Developments proposed for the 400 block of San Benito Street by the Community Foundation for San Benito County and the Del Curto Brothers will go before the Hollister Planning Commission on Thursday.
The projects are returning for official consideration after controversy arose over developing the site.
The Community Foundation for San Benito County is requesting a site and architectural approval for a new 10,858 square-foot, two story “Community Building” located at 430, 434, and 438 San Benito St. in the downtown mixed-use zoning district, according to the commission agenda for the 6 p.m. Thursday meeting at Hollister City Hall, 375 Fifth St.
Del Curto Brothers is requesting a site and architectural approval for a new 30,738 square-foot, three-story, mixed-use building located at 365 Fourth St. in the downtown mixed use zoning district. The building is proposed to have eight commercial/retail units on the first floor, and a total of 22 residential units (one-bedroom and studio apartments) on the second and third floors, according to the commission agenda.
Hollister council members in June agreed to repeal a prior resolution to put a referendum on the ballot asking whether voters want allow development on the 400 block of San Benito Street.
That 4-0 vote came after the state attorney general’s office issued an opinion stating that the matter did not belong on the November 2018 ballot.
Mayor Ignacio Velazquez recused himself at the time, but has been an outspoken opponent of developing the projects neighboring his Vault building at Fifth and San Benito streets.
Council members in October 2017 approved placing the question on the ballot after a group of residents, in opposition to the proposal for a philanthropy center and mixed-use development, submitted a petition to stop the buildings from moving forward.
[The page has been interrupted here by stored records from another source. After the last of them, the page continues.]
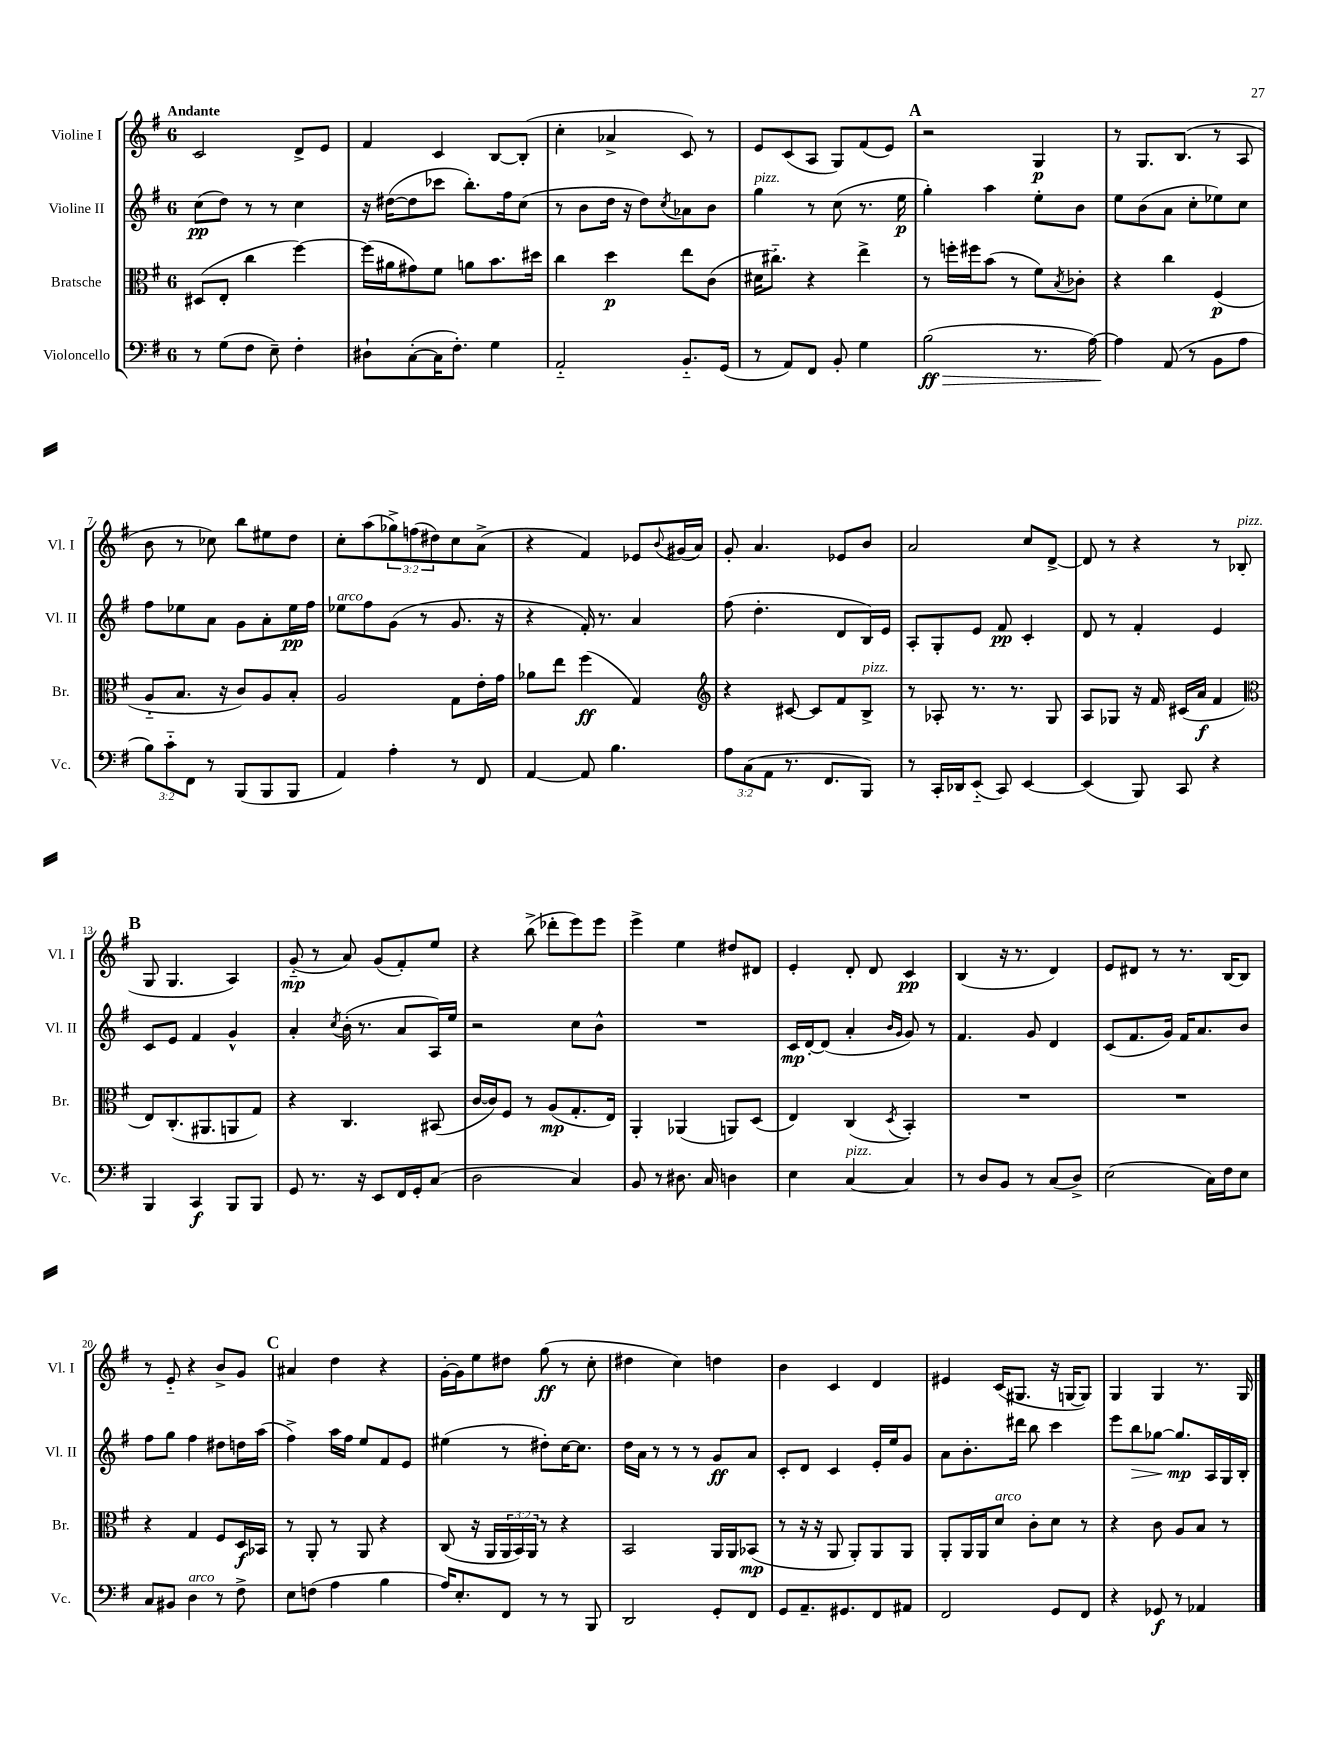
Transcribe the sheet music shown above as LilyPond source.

<<
\new StaffGroup <<
\new Staff = "s0" \with { instrumentName = "Violine I" shortInstrumentName = "Vl. I" } {
    \clef treble \key g \major \once \override Staff.TimeSignature.style = #'single-digit \time 6/8 \override Staff.TupletNumber.text = #tuplet-number::calc-fraction-text \tempo "Andante"
    c'2 d'8-> e'8 |
    fis'4 c'4 b8~ b8-.( |
    c''4-. aes'4-> c'8) r8 |
    e'8 c'8( a8 g8) fis'8( e'8) |
    \mark \markup { \bold "A" } r2 g4\p |
    r8 g8. b8.( r8 a8 |
    b'8 r8 ces''8) b''8 eis''8 d''8 |
    c''8-. a''8( \tuplet 3/2 { ges''8->) f''8( dis''8) } c''8 a'8->( |
    r4 fis'4) ees'8 \appoggiatura { b'8 } gis'16( a'16) |
    g'8-. a'4. ees'8 b'8 |
    a'2 c''8 d'8~-> |
    d'8 r8 r4 r8 bes8^\markup { \italic "pizz." }( |
    \mark \markup { \bold "B" } g8 g4. a4) |
    g'8-_\mp( r8 a'8) g'8( fis'8-.) e''8 |
    r4 b''8->( des'''8-. e'''8) e'''8 |
    e'''4-> e''4 dis''8 dis'8 |
    e'4-. d'8-. d'8 c'4\pp |
    b4( r16 r8. d'4) |
    e'8 dis'8 r8 r8. b16~ b8 |
    r8 e'8-_ r4 b'8-> g'8 |
    \mark \markup { \bold "C" } ais'4 d''4 r4 |
    g'16~-. g'16 e''8 dis''8 g''8\ff( r8 c''8-. |
    dis''4 c''4) d''4 |
    b'4 c'4 d'4 |
    eis'4 c'16( gis8. r16 g16~ g8) |
    g4 g4 r8. g16 \bar "|." |
}
\new Staff = "s1" \with { instrumentName = "Violine II" shortInstrumentName = "Vl. II" } {
    \clef treble \key g \major \once \override Staff.TimeSignature.style = #'single-digit \time 6/8
    c''8\pp( d''8) r8 r8 c''4 |
    r16 dis''16~( dis''8 ces'''8 b''8.-.) fis''16 c''8( |
    r8 b'8 d''16 r16 d''8) \acciaccatura { c''8 } aes'8 b'8 |
    g''4^\markup { \italic "pizz." } r8 c''8( r8. e''16\p |
    \mark \markup { \bold "A" } g''4-.) a''4 e''8-. b'8 |
    e''8 b'8( a'8 c''8-. ees''8) c''8 |
    fis''8 ees''8 a'8 g'8 a'8-. ees''16\pp fis''16 |
    ees''8^\markup { \italic "arco" } fis''8 g'8( r8 g'8. r16 |
    r4 fis'16-.) r8. a'4 |
    fis''8( d''4.-. d'8 b16) e'16 |
    a8-. g8-. e'8 fis'8\pp c'4-. |
    d'8 r8 fis'4-. e'4 |
    \mark \markup { \bold "B" } c'8 e'8 fis'4 g'4-^ |
    a'4-. \acciaccatura { c''8 } b'16-.( r8. a'8 a16) e''16 |
    r2 c''8 b'8-^ |
    R2. |
    c'16\mp d'16~-. d'8( a'4-. \grace { b'16 g'16 } g'8) r8 |
    fis'4. g'8 d'4 |
    c'8( fis'8. g'16) fis'16 a'8. b'8 |
    fis''8 g''8 fis''4 dis''8 d''16 a''16( |
    \mark \markup { \bold "C" } fis''4->) a''16 fis''16 e''8 fis'8 e'8 |
    eis''4( r8 dis''8-.) c''16~ c''8. |
    d''16 a'16 r8 r8 r8 g'8\ff a'8 |
    c'8-. d'8 c'4 e'16-. e''16 g'8 |
    a'8 b'8.-. dis'''16 b''8 c'''4 |
    e'''8 b''8\> ges''8~ ges''8.\mp\! a16 g16 b16-. \bar "|." |
}
\new Staff = "s2" \with { instrumentName = "Bratsche" shortInstrumentName = "Br." } {
    \clef alto \key g \major \once \override Staff.TimeSignature.style = #'single-digit \time 6/8 \override Staff.TupletNumber.text = #tuplet-number::calc-fraction-text
    dis8( e8-. c''4 fis''4~) |
    fis''16( ais'16 gis'8) fis'8 a'8 b'8. dis''16 |
    c''4 d''4\p e''8 c'8( |
    dis'16 cis''8.-_) r4 e''4-> |
    \mark \markup { \bold "A" } r8 f''16-. fis''16 b'8( r8 fis'8) \acciaccatura { b8 } ces'8-. |
    r4 c''4 fis4\p( |
    a8-_ b8. r16 c'8) a8 b8-. |
    a2 g8 e'16-. g'16 |
    aes'8 e''8 fis''4\ff( g4) |
    \clef treble r4 cis'8~ cis'8 fis'8 b8->^\markup { \italic "pizz." } |
    r8 aes8-. r8. r8. g8 |
    a8 ges8 r16 fis'16 cis'16( a'16\f fis'4 |
    \mark \markup { \bold "B" } \clef alto e8) c8.-.( ais,8. a,8 g8) |
    r4 c4. bis,8( |
    c'16~ c'16) fis8 r8 a8\mp( g8.-. e16) |
    a,4-. aes,4( a,8) d8( |
    e4) c4( \acciaccatura { d8 } b,4-.) |
    R2. |
    R2. |
    r4 g4 fis8 d16\f bes,16 |
    \mark \markup { \bold "C" } r8 a,8-. r8 a,8 r4 |
    c8( r16 a,16 \tuplet 3/2 { a,16 b,16) a,16 } r8 r4 |
    b,2 a,16 a,16 bes,8\mp( |
    r8 r16 r16 a,8 a,8-.) a,8 a,8 |
    a,8-. a,16 a,16 d'8^\markup { \italic "arco" } c'8-. d'8 r8 |
    r4 c'8 a8 b8 r8 \bar "|." |
}
\new Staff = "s3" \with { instrumentName = "Violoncello" shortInstrumentName = "Vc." } {
    \clef bass \key g \major \once \override Staff.TimeSignature.style = #'single-digit \time 6/8 \override Staff.TupletNumber.text = #tuplet-number::calc-fraction-text
    r8 g8( fis8 e8--) fis4-. |
    dis8-! c8~-.( c16 fis8.-.) g4 |
    a,2-_ b,8.-_ g,16( |
    r8 a,8) fis,8 b,8-. g4 |
    \mark \markup { \bold "A" } b2\ff\>( r8. a16~) |
    a4\! a,8( r8 b,8 a8 |
    \tuplet 3/2 { b8) c'8-_ fis,8 } r8 b,,8( b,,8 b,,8 |
    a,4) a4-. r8 fis,8 |
    a,4~ a,8 b4. |
    \tuplet 3/2 { a8 c8( a,8 } r8. fis,8. b,,8) |
    r8 c,16-. des,16 e,8-_( c,8) e,4~ |
    e,4( b,,8) c,8 r4 |
    \mark \markup { \bold "B" } b,,4 c,4\f b,,8 b,,8 |
    g,8 r8. r16 e,8 fis,16 g,16-. c8( |
    d2 c4) |
    b,8 r8 dis8. c16 d4 |
    e4 c4~^\markup { \italic "pizz." } c4 |
    r8 d8 b,8 r8 c8( d8->) |
    e2( c16) fis16 e8 |
    c8 bis,8 d4^\markup { \italic "arco" } r8 fis8-> |
    \mark \markup { \bold "C" } e8 f8( a4 b4 |
    a16) e8.-. fis,8 r8 r8 b,,8 |
    d,2 g,8-. fis,8 |
    g,8 a,8.-- gis,8. fis,8 ais,8 |
    fis,2 g,8 fis,8 |
    r4 ges,8\f r8 aes,4 \bar "|." |
}
>>
>>
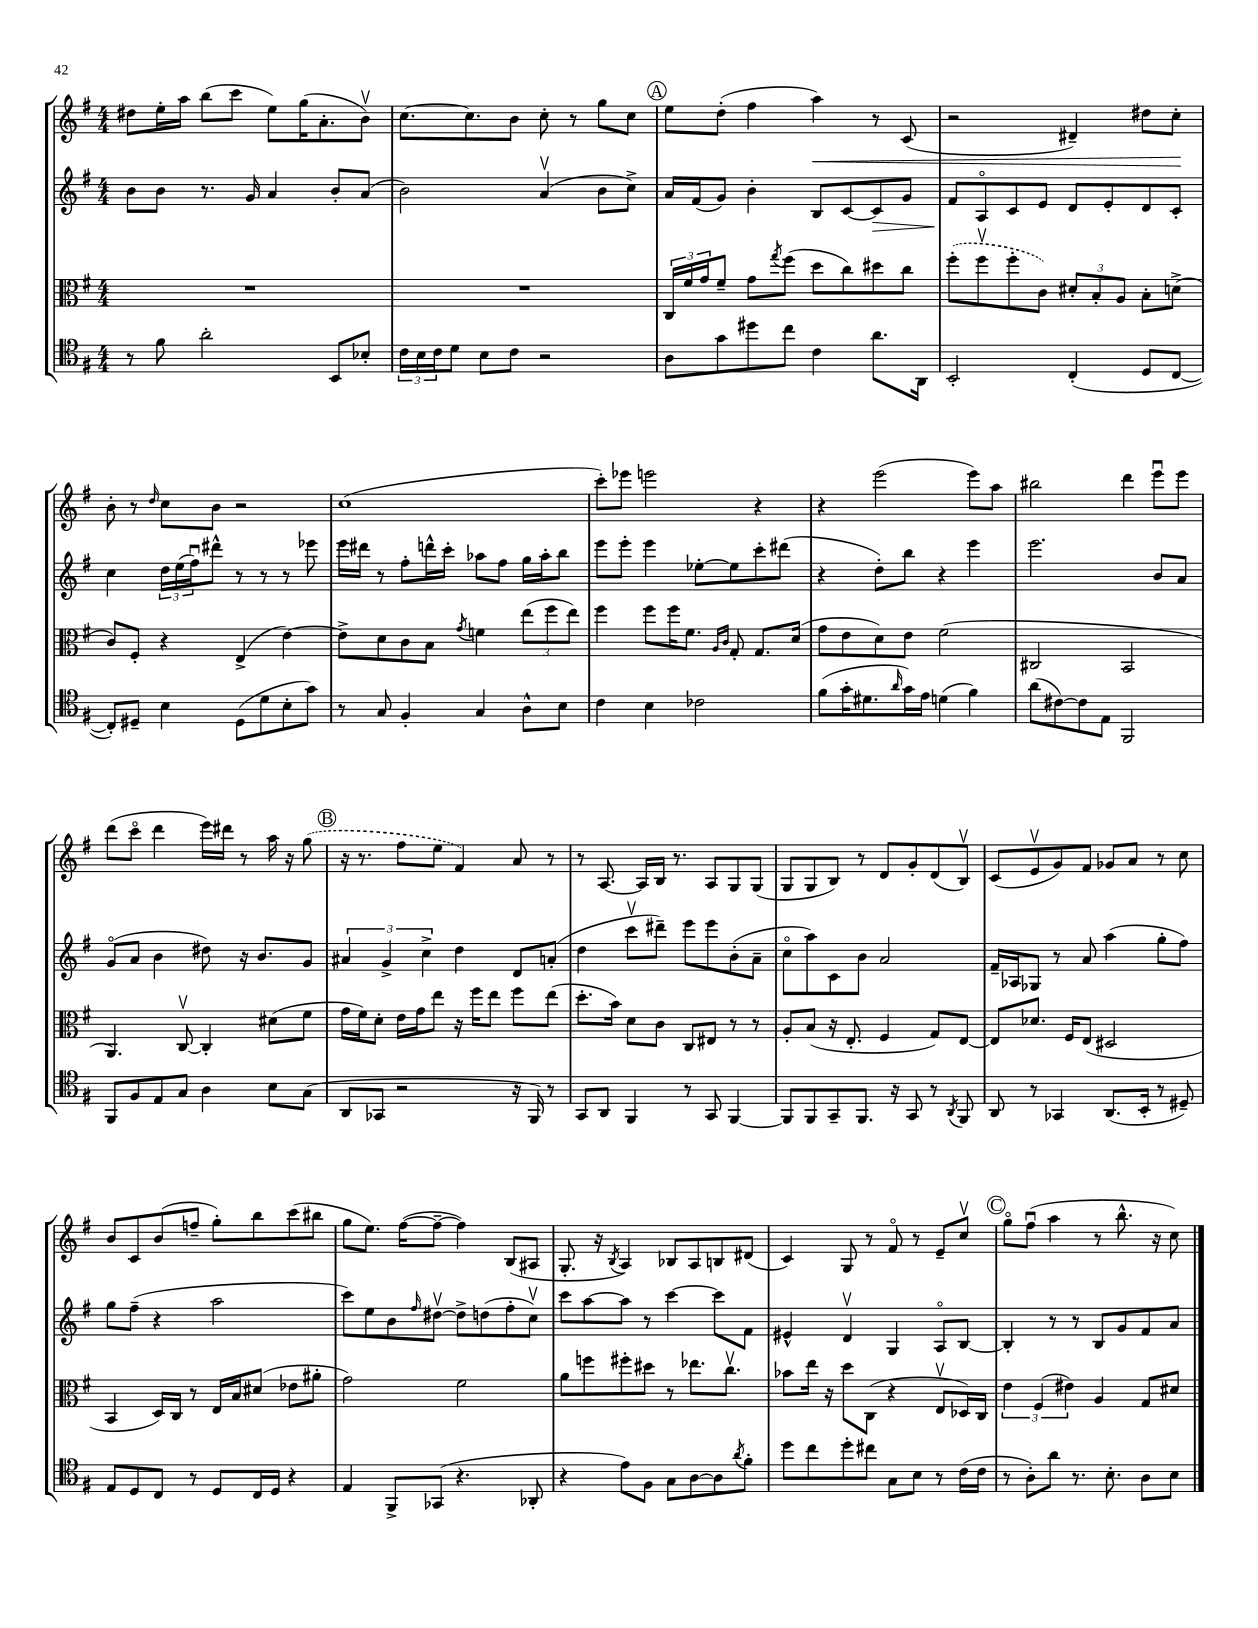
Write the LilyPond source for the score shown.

<<
\new StaffGroup <<
\new Staff = "s0" {
    \clef treble \key g \major \numericTimeSignature \time 4/4
    dis''8 e''16-. a''16 b''8( c'''8 e''8) g''16( a'8.-. b'8\upbow) |
    c''8.~ c''8. b'8 c''8-. r8 g''8 c''8 |
    \mark \markup { \circle "A" } e''8 d''8-.( fis''4 a''4\<) r8 c'8( |
    r2 dis'4--) dis''8 c''8-.\! |
    b'8-. r8 \grace { d''16 } c''8 b'8 r2 |
    c''1( |
    c'''8-.) ees'''8 e'''2 r4 |
    r4 e'''2( e'''8) a''8 |
    bis''2 d'''4 e'''8\downbow e'''8 |
    d'''8( c'''8\flageolet d'''4 e'''16) dis'''16 r8 a''16 r16 \once \slurDashed g''8( |
    \mark \markup { \circle "B" } r16 r8. fis''8 e''8 fis'4) a'8 r8 |
    r8 a8.~ a16 b16 r8. a8 g8 g8( |
    g8 g8 b8) r8 d'8 g'8-. d'8( b8\upbow) |
    c'8( e'8\upbow g'8) fis'8 ges'8 a'8 r8 c''8 |
    b'8 c'8 b'8( f''8-- g''8-.) b''8 c'''8( bis''8 |
    g''8 e''8.) fis''16~( fis''8~-- fis''4) b8( ais8 |
    g8.-. r16 \acciaccatura { b8 } a4) bes8 a8 b8 dis'8( |
    c'4) g8 r8 fis'8\flageolet r8 e'8-- c''8\upbow |
    \mark \markup { \circle "C" } g''8\flageolet fis''8\downbow( a''4 r8 b''8.-^ r16 c''8) \bar "|." |
}
\new Staff = "s1" {
    \clef treble \key g \major \numericTimeSignature \time 4/4
    b'8 b'8 r8. g'16 a'4 b'8-. a'8( |
    b'2) a'4\upbow( b'8 c''8->) |
    \mark \markup { \circle "A" } a'16 fis'16( g'8) b'4-. b8 c'8~ c'8\> g'8 |
    fis'8\! a8\flageolet c'8 e'8 d'8 e'8-. d'8 c'8-. |
    c''4 \tuplet 3/2 { d''16 e''16( fis''16\downbow) } dis'''8-^ r8 r8 r8 ees'''8 |
    e'''16 dis'''16 r8 fis''8-. d'''16-^ c'''16-. aes''8 fis''8 g''16 aes''16-. b''8 |
    e'''8 e'''8-. e'''4 ees''8~-. ees''8 c'''8-. dis'''8( |
    r4 d''8-.) b''8 r4 e'''4 |
    e'''2. b'8 a'8 |
    g'8\flageolet( a'8 b'4 dis''8) r16 b'8. g'8 |
    \mark \markup { \circle "B" } \tuplet 3/2 { ais'4 g'4-> c''4-> } d''4 d'8 a'8-.( |
    d''4 c'''8\upbow dis'''8--) e'''8 e'''8 b'8-.( a'8-- |
    c''8\flageolet a''8) c'8 b'8 a'2 |
    fis'16-- aes16 ges8 r8 a'8 a''4( g''8-. fis''8) |
    g''8 fis''8--( r4 a''2 |
    c'''8) e''8 b'8 \grace { fis''16 } dis''8~\upbow dis''8-> d''8( fis''8-. c''8\upbow) |
    c'''8 a''8~ a''8 r8 c'''4~ c'''8 fis'8 |
    eis'4-^ d'4\upbow g4 a8\flageolet b8~ |
    \mark \markup { \circle "C" } b4-. r8 r8 b8 g'8 fis'8 a'8 \bar "|." |
}
\new Staff = "s2" {
    \clef alto \key g \major \numericTimeSignature \time 4/4
    R1 |
    R1 |
    \mark \markup { \circle "A" } \tuplet 3/2 { c16 fis'16 g'16 } fis'8-- g'8 \acciaccatura { g''8 } fis''8( d''8 c''8) dis''8 c''8 |
    \once \slurDashed fis''8-.( fis''8\upbow fis''8-. c'8) \tuplet 3/2 { dis'8-. b8-. a8 } b8-. d'8->( |
    c'8) fis8-. r4 e4->( e'4~) |
    e'8-> d'8 c'8 b8 \acciaccatura { g'8 } f'4 \tuplet 3/2 { e''8( fis''8 e''8) } |
    fis''4 fis''8 fis''16 fis'8. \grace { a16 c'16 } g8-. g8. d'16( |
    g'8 e'8 d'8) e'8 fis'2( |
    cis2 b,2 |
    a,4.) c8~\upbow c4-. dis'8( fis'8 |
    \mark \markup { \circle "B" } g'16 fis'16) d'8-. e'16 g'16 e''8 r16 fis''16 e''8 fis''8 e''8( |
    d''8.-. b'16) d'8 c'8 c8 eis8 r8 r8 |
    a8-. b8( r16 e8.-. fis4 g8) e8~ |
    e8 des'8. fis16 e8( dis2 |
    b,4 d16) c16 r8 e16 b16 dis'8( ees'8 ais'8-. |
    g'2) fis'2 |
    a'8 f''8 fis''8-. dis''8 r8 ees''8. c''8.\upbow |
    bes'8 e''16 r16 d''8 c8( r4 e8\upbow des16) c16 |
    \mark \markup { \circle "C" } \tuplet 3/2 { e'4 fis4( eis'4) } a4 g8 dis'8 \bar "|." |
}
\new Staff = "s3" {
    \clef tenor \key g \major \numericTimeSignature \time 4/4
    r8 fis'8 a'2-. b,8 bes8-. |
    \tuplet 3/2 { c'16 b16 c'16 } d'8 b8 c'8 r2 |
    \mark \markup { \circle "A" } a8 g'8 dis''8 c''8 c'4 a'8. a,16 |
    b,2-. c4-.( d8 c8~ |
    c8-.) dis8-- b4 dis8( d'8 b8-. g'8) |
    r8 g8 fis4-. g4 a8-^ b8 |
    c'4 b4 ces'2 |
    fis'8( g'16-. dis'8. \grace { a'16 } g'16) e'16 d'4( fis'4) |
    a'8( cis'8~) cis'8 e8 fis,2 |
    fis,8 fis8 e8 g8 a4 b8 g8( |
    \mark \markup { \circle "B" } a,8 ges,8 r2 r16 fis,16) r8 |
    g,8 a,8 fis,4 r8 g,8 fis,4~ |
    fis,8 fis,8 g,8-- fis,8. r16 g,8 r8 \acciaccatura { a,8 } fis,8 |
    a,8 r8 ges,4 a,8.( b,16-. r8 dis8--) |
    e8 d8 c8 r8 d8 c16 d16 r4 |
    e4 fis,8-> ges,8( r4. aes,8-. |
    r4 e'8) fis8 g8 a8~ a8 \acciaccatura { a'8 } fis'8-. |
    d''8 c''8 d''8-. cis''8 g8 b8 r8 c'16( c'16 |
    \mark \markup { \circle "C" } r8 a8-.) a'8 r8. b8.-. a8 b8 \bar "|." |
}
>>
>>
\layout { \context { \Score \remove "Bar_number_engraver" } }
The philanthropy center is meant to be the future home of the Community Foundation for San Benito County and other local nonprofits and will be funded by donation. The Del Curto Brothers development firm is handling the construction and was involved in pursuing the land purchase from the City of Hollister, which has owned the lot since the former redevelopment agency bought it following the 1989 Loma Prieta earthquake.